WILDSTREET – Wildstreet IV (EP)

Trackliste:

01. Heroes
02. Sick To Death
03. Won’t Be Apart
04. Come Down
05. Say Goodbye
06. Mrs. Sleazy
07. The Road

 

 

 

Spielzeit: 27:04 min – Genre: Hard Rock – Label: Robot Records – VÖ: 26.04.2024 – Page: www.facebook.com/wildstreetnyc/

 

WILDSTREET sind zurück, die olle Punk Frise mit der starken Stimme Eric Jayk ist mit der EP „Wildstreet IV“ zurück. Zur Momentanen Besetzung gehören Eric Jayk verantwortlich für Gesang und Gitarre, Wrath Starz an Gitarre, Kevin R. Scarf an Bass und die Schießbude bedient Dylan Graff.

WILDSTREET konnten auf dem Album „Wildstreet (2009)“ und der EP „Wildstreet II…Faster…Louder (2011)“ mit eingängigem Melodic Hard Rock der Marke STAGE DOLLS und DEF LEPPARD der Ära „Pyromania“ bis „Adrenalize“, BB STEAL mit ihrem Album „On The Edge“ oder ROXUS mit „Nightstreet“ für ordentlich Wirbel sorgen und auch ohne Probleme überzeugen. Ging das dritte Album schlicht „Wildstreet III“ betitelt in eine etwas rotzigere Richtung, nicht minder schlecht sondern einfach mehr in die Rotz Rock Ecke. Nun liegt die neue EP vor und gleich der Opener lässt Spekulationen zu. Doch keine Angst, auch auf diese EP kommen die alten WILDSTREET durch und so wechseln sich kräftige Hard Rocker mit eingängigen typischen WILDSTREET Songs ab oder man geht die Sache rotzig an.

So lassen WILDSTREET viel Abwechslung in den Sound einfließen, egal ob beim LED PURPLEschen Opener, dem zweiten Song oder die Folgenden machen Spaß ohne dabei angestaubt oder antiquiert zu klingen.
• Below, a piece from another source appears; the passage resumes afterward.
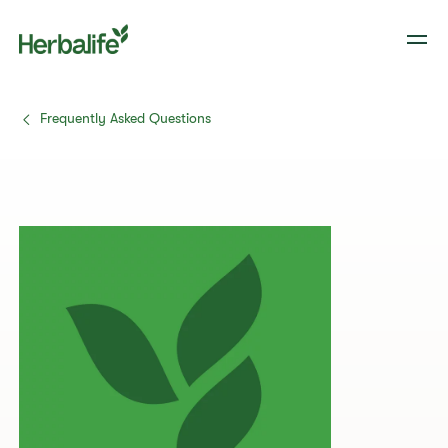
Frequently Asked Questions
So geben sich die Songs die Klinke in die Hand und gehen es mal heftiger, dreckiger, melodiöser oder balladesk an. Es macht absolut keinen Unterschied welcher Song gerade aus den Boxen bläst, es ist jeder Song ohne Ausnahme ein Treffer. Nur sitzen nicht alle Songs beim ersten Durchgang, die benötigen mehr Zeit im Player um ihr Potential ausspielen zu können.

Hier hat die Band um Eric mal wieder in die Zauberkiste geschaut und einiges aus dem Zylinder geholt. Für mich ist diese EP noch eine Spur besser als das letzte Album, Allerdings ziehe ich hier einen Punkt, wegen süchtig machender Mucke die leider zu schnell vorbei ist, ab. Jungs setzte mir ein Album in dieser Qualität vor das über 40 Minuten geht und 11 bis 12 Songs, eine Ballade weniger enthält und ihr landet ganz oben auf der Bewertungsskala.

„Heroes“ für WILDSTREET sehr ungewöhnlich, kommt mit DEEP PURPLE und LED ZEPPELIN Vibes, benötigt mehr Anläufe um zu zünden, „Sick To Death“ erinnert an eine Mischung aus Rocker und Powerballade von CINDERELLA. „Won’t Be Apart“ hier kommen die älteren WILDSTREET wieder zum vorschein, „Come Down“ vereint alle bisherigen Marschrichtungen der Band, dieser Mix macht sich verdammt gut im Portfolio von WILDSTREET. „Say Goodbye“ eine vor Tränen nur so triefende Ballade, „Mrs. Sleazy“ spielt die eingängige Dreckschleuder, besser geht es nicht, „The Road“ bei dieser Ballade muss ich wieder an CINDERALLA mit ROUGH CUTT denken.